Я весь пылал плотской страстью. Я подался вперед и стал дышать ей в ухо, и она сказала, не поворачиваясь ко мне:

— Перестань. Перестань так делать. — И потом опять повернулась ко мне.

Глаза у нее были мокрыми. Люция плакала, и это уже заметили все.

— Ты никогда не поймешь, — сказала она. — Перестань писать мне стихи. Ты добрый, милый, симпатичный, но ты еще совсем не созрел и ничего не понимаешь. Все это очень серьезно. Ты просто не знаешь, насколько серьезно все это, с народным духом. Ты даже не можешь себе представить. А ты не хочешь определиться, понимаешь? Неужели так тяжело определиться? Вон даже Земанек… — Она не закончила, не посмотрела мне в глаза, не повернулась ко мне, и я видел, что она опустила голову и заплакала; грудная клетка поднималась и опускалась, как корабль, неподвластный воле чуждого ему моряка.
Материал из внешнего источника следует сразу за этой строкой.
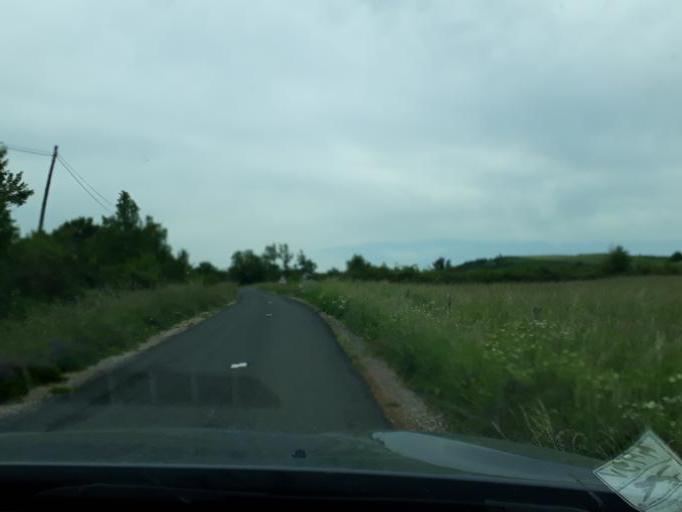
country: FR
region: Languedoc-Roussillon
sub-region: Departement de l'Herault
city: Lodeve
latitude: 43.8326
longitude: 3.2752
Потом откуда-то сзади, с задних рядов появился Земанек и разрядил ситуацию — запел какую-то шуточную народную песню, все подхватили, скоро к пению присоединилась и Люция, она пела, а слезы стояли у нее в глазах. А автобус ехал в Стоби.

В Стоби мы провели целый день. Земанек развлекал всех, распевая народные песни; ему подыгрывали на гитаре и на гармошке, и скоро все уже пели и плясали на лугу. Тайно, чтобы не видели учителя, пили водку из темных бутылочек из-под сока. Было жарко, все вспотели, но все были счастливы, а у меня душа болела из-за Люции, которая сидела на лугу, как русалка, как бабочка, как буква «Ж», буквица из древней рукописи, между своими подружками, буквами помельче; она была самая красивая из всех, самая зрелая, настоящая буква-женщина, одетая во все красное; сидела и подпевала. Откуда-то появился и джип физкультурника; он, простой и грубый, каким его создал Господь, сразу направился к группе на лугу и бросил Земанеку, что у него голос как у евнуха; он сказал, что Земанек поет, как кастрат. Потом добавил: «Слушай, как надо петь» — и начал отвратительно выкрикивать какую-то, вообще-то нежную, любовную песню, стал бить себя в волосатую грудь (он к тому же носил на шее темную тяжелую золотую цепь с крестом, потому что тогда было модно представляться христианином), и всем пришлось подхватить, потому что для нас он был властью, а когда власть поет, то запоешь и запляшешь и ты. И замаршируешь под песню о любви.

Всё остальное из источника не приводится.